When I first launched version 0.1 of my DIY chatbot last week, my goal was to create a conversational agent that could synthesize information across my blog posts to answer questions. While v0.1 represented a big first step as a coding novice, it had significant limitations. The knowledge base only included summaries of my posts, and the chatbot struggled to retrieve specific details like numbers or dates accurately. My motivation has been to incrementally improve the chatbot’s capabilities through hands-on learning. This post provides an update after one week of optimizations. My focus has been on expanding the knowledge base to include full article content, strengthening security measures, and optimizing the AI model for cost-effectiveness. While the chatbot still has a long way to go, these initial upgrades represent promising progress.
Here is what has been done since the last version:
The chatbot includes all the latest posts up to the end of October 2023
I published six blog posts in October, all of which are now included in the chatbot’s knowledge base. For example, you can ask questions like: “Tell me the key insights about Coursera that Chandler wrote” and the chatbot can provide an answer based on the articles I wrote in Oct 2023.
The knowledge base includes the full blog post vs just the summary
For the first version, because of my lack of knowledge/experience working with the context window length limitation from OpenAI API, I had to generate the summary of each blog post and then embed them using OpenAI’s embedding API endpoint.
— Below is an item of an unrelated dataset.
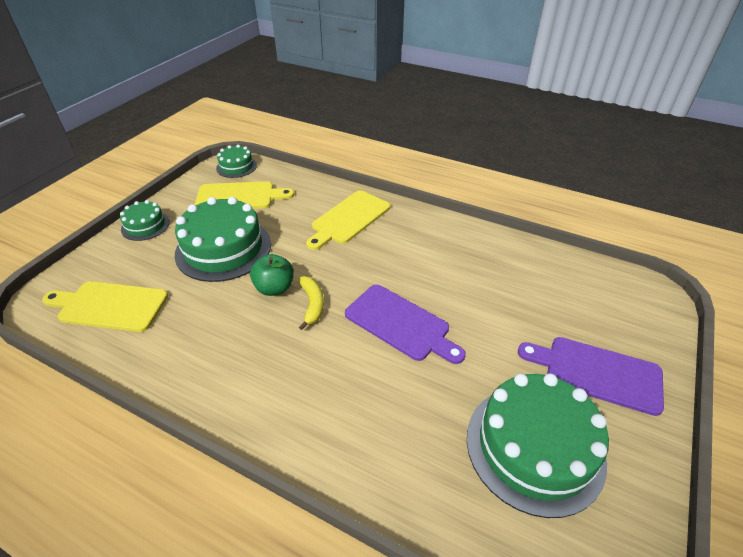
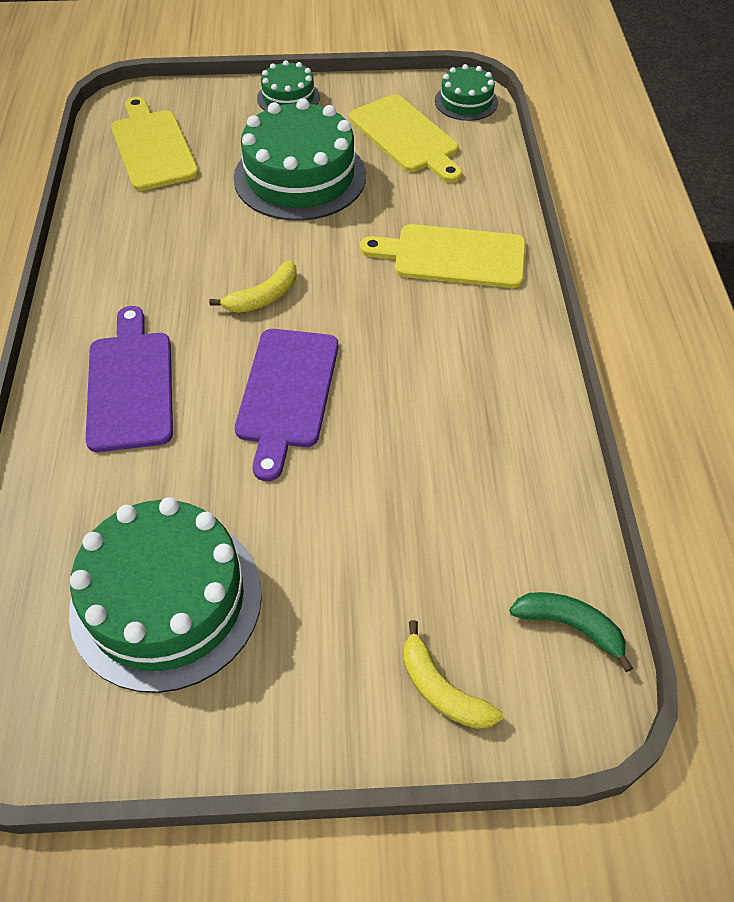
camera: 60 degrees right, 10 degrees up
(274, 288) = (266, 252): green apple -> none
(597, 373) = (337, 647): purple cutting board -> purple cutting board (130, 385)
(611, 281) = (570, 626): none -> green banana
(636, 341) = (441, 689): none -> yellow banana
I didn’t know how to chunk the full article into smaller sections and embed each while keeping the context intact (i.e. metadata, URL, title, etc…).
The first iteration of chunking has been done this week. The chatbot knowledge base now has the full blog post vs just the summary. There is still room for improvement as I continue to refine the ideal chunking limit and approach for long articles. As of now, I split long articles into smaller sections with no more than 800 tokens in length and use “paragraph” as a natural break point.
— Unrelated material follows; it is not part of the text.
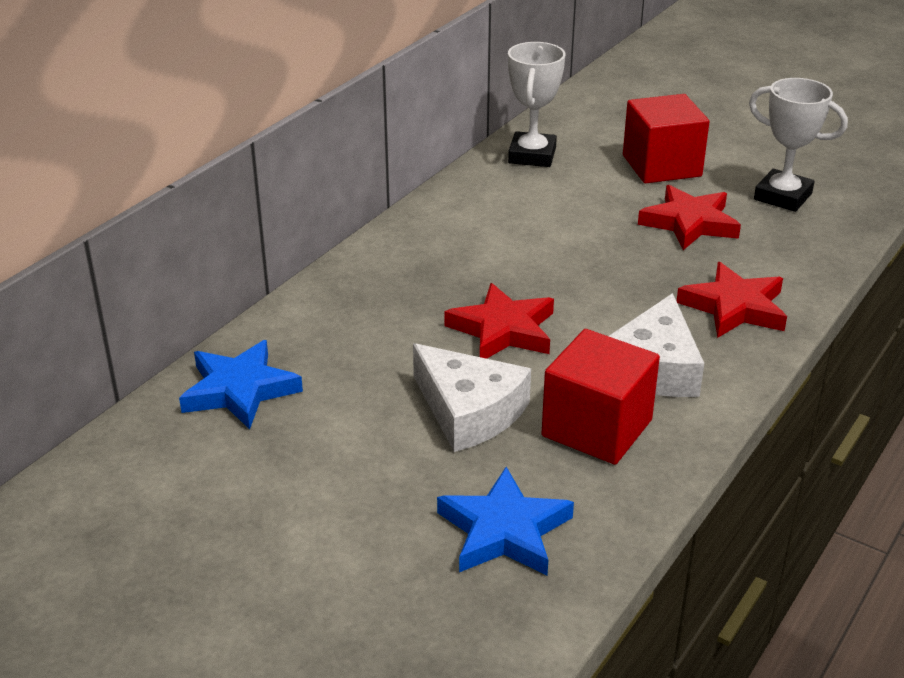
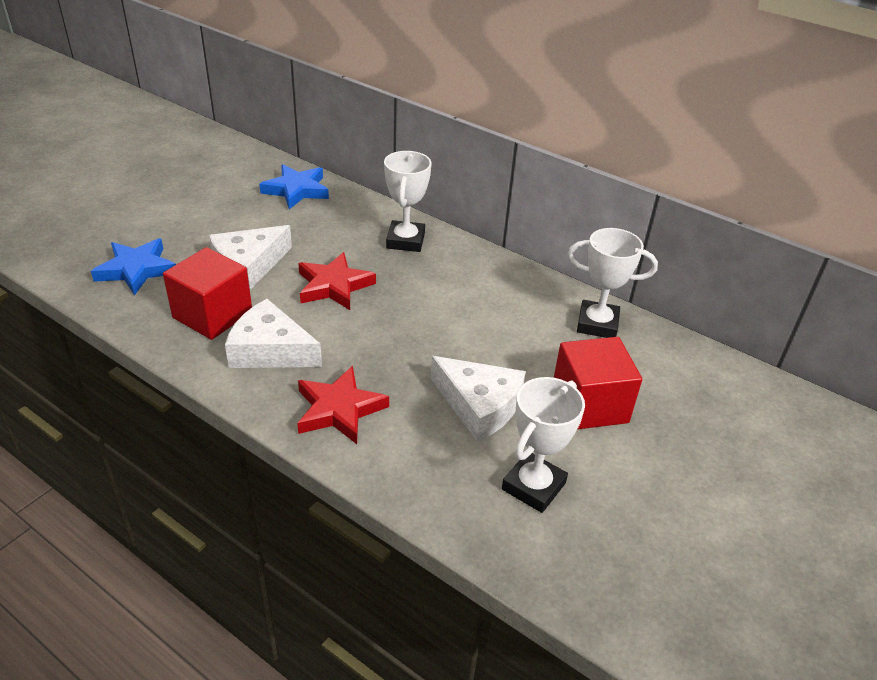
camera: 90 degrees right, 5 degrees up
(383, 279) = (405, 241): none -> white trophy
(689, 223) = (479, 405): red star -> white cheese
This way in the next version, it can answer questions about specific numbers written easier.
The blog post’s publish date, title, and URL are included
After the user enters a question, during the retrieval process, the blog post title, publish date, and URL are provided to the chatbot too. So the chatbot can now provide the specific URL or the publish dates back to users if asked.
This will help with validation in case users want to double-check or read the entire blog post.
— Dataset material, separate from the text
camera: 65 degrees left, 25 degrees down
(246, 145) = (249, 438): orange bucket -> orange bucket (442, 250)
Super basic security measures are implemented like:
- Validating inputs before they are sent to the API
- Basic rate limiter function i.e. how many questions you can ask per minute to the chatbot
- Queries and chatbot responses are validated with OpenAI moderation API
3. GPT-4 vs GPT-3.5
I will continue to use the GPT-3.5 model for the chatbot because of the cost. GPT-4 answers are much better than GPT-3.5. However, because I haven’t found the best way to work with the context window length while maintaining the conversation history yet, for complex questions that the chatbot needs to look through multiple posts, the cost per answer is high like $0.15 or 0.2 per answer from GPT-4. I can’t afford that yet for this pet project.
P.S.: The new course on Generative AI for Everyone, taught by Andrew Ng, does not disappoint. It is a Free course, that will give you general knowledge about Generative AI, how typical Gen AI software or web applications are being built, etc… It is pretty short too so you can watch all the videos within a weekend.